Maar de arme dieren schreeuwden het uit van ergernis en van spijt, toen jongenheer Toby in plaats van te geven, nu zelf aan 't knabbelen ging van de zoo begeerde lekkernij..........!
| |
| |
Met de olifanten ging het al niet beter: ‘Sliep uit, lange snuit!’ gilde Tobias uit alle macht, toen hij zag, hoe ze de slurf naar hem toe rekten, ‘jullie bent toch veel te groot voor zoo een heel klein koekje, dá-ag!’ ‘POEF!’ deden de olifanten door hun snuit, maar Tobias was al snoepende verder gegaan.
| |
| |
De giraffen mogen niet gevoederd worden, maar de beren, herten en kameelen wel en de pauwen kippen en fazanten wel en zoo veel ander gedierte wel, máár
schrok, schrok, schrabbel’,
verdween het eene koekje voor, het andere na, in Tobias' mond en geen dier, dat er iets kreeg. Op deze prenten kunt ge het zien.
| |
| |
De pauwen zeiden niets, want die zijn trotsch, maar bij den vijver was het een gesnater van belang.
| |
| |
‘Mij, mij, mij de rest!’ riepen de watervogels. Tobias hield zich doof en at het laatste koekje op.
| |
| |
Met het leege zakje ging hij naar de struisvogels, maakte eene sierlijke buiging en zeide: ‘Alstjeblieft heeren struisvogels, hier heb ik wat heel lekkers’. ‘Hap’ zei de eene struis, pakte toornig het zakje; ‘Snap’ zei de andere en ik weet niet, wat er met Tobias' neus gebeurd zou zijn, als de jongen niet juist op tijd achteruit gesprongen was.
| |
| |
‘Alles is opgegeten’, vertelde de guit, toen hij 's middags thuis kwam, maar de stoutert vertelde niet, wie alles had opgegeten. Aan tafel wilde hij niets eten en bij het naar bed gaan, voelde hij zich zóó naar, zóó naar.....
| |
| |
Toch viel hij in slaap en ik weet niet hoe lang hij geslapen had, toen hij opeens voelde, dat hem de dekens weggehaald werden. Voor hij goed wakker was en wist wat er gebeurde, zweefde hij de kamer door, het venster uit, om ten slotte te belanden op een ruige oppervlakte.

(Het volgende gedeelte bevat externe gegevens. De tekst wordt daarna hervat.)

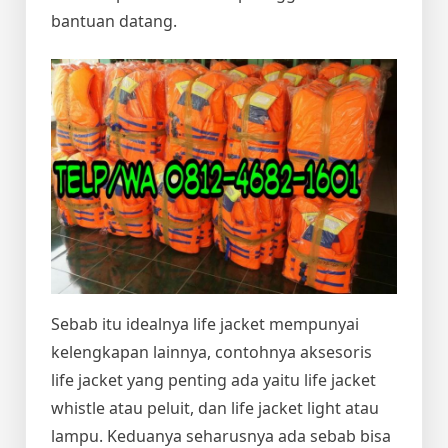
bantuan datang.
Sebab itu idealnya life jacket mempunyai
kelengkapan lainnya, contohnya aksesoris
life jacket yang penting ada yaitu life jacket
whistle atau peluit, dan life jacket light atau
lampu. Keduanya seharusnya ada sebab bisa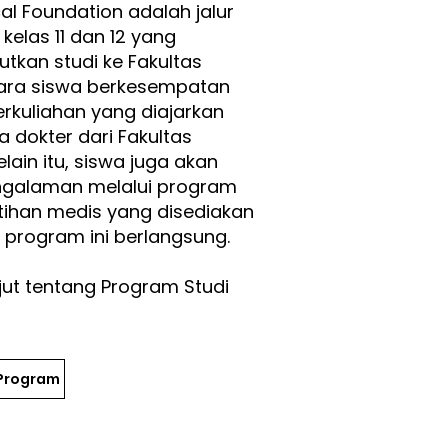
al Foundation adalah jalur
kelas 11 dan 12 yang
tkan studi ke Fakultas
Para siswa berkesempatan
erkuliahan yang diajarkan
a dokter dari Fakultas
lain itu, siswa juga akan
galaman melalui program
ihan medis yang disediakan
program ini berlangsung.​​
njut tentang Program Studi
 Program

Yverig wreef Tobias zich de oogen uit en ‘ooooh!’ daar zag hij, wat dat ruige was. Pardoes zat hij me boven op een olifant! Om deze heen stonden vele andere olifanten, die ernstig met den kop schudden en met de slurf zwaaiden en wriemelden, dat de arme jongen er duizelig van werd.
| |
| |
Toen zette dit gewichtige gezelschap zich in beweging. Voorop ging een bruin beertje met een lantaarn.
| |
| |
Bij den dierentuin gekomen, bliezen de olifanten allen tegelijk door hun tromp en het was Tobias of blaasmuzikanten valsch door elkander toeterden, zonder zich in 't minst te stooren aan maat of wijs. Dit onwelluidende geschetter werd vanuit het donker beantwoord door een schril gekrijsch: ‘Als jullie geen mooier muziek kunnen maken......’ zeide Tobias, die zijn ooren dichthield, verder kwam hij niet, want wat hij nu zag, nam al zijn aandacht in beslag.
| |
| |
Bij het licht der maan vertoonde zich het apenhuis en het vreemde ervan was, dat de apen in menigte dwars door de tralies naar buiten gesprongen kwamen. Veel tijd om daarover na te denken had hij niet, want met de slurf werd Tobias opgelicht en overgeleverd aan het tierende apengoedje. Twee bavianen pakten hem beet en snel gingen allen naar den vijver toe. Daar stonden de watervogels op één poot te slapen. Behendig wipten de apen op de veeren ruggen en dwongen de slaapdronken vogels het water in. Tobias werd tusschen de vleugels geplaatst van een grooten zwarten zwaan en onder veel geploeter, geplas en gesnater, stak men als een vloot van wal.
| |
| |
Dat was me een vroolijk watertochtje en Tobias, nu niet meer bang, sloeg vol blijdschap zijn armen om den zwarten hals van den zwaan.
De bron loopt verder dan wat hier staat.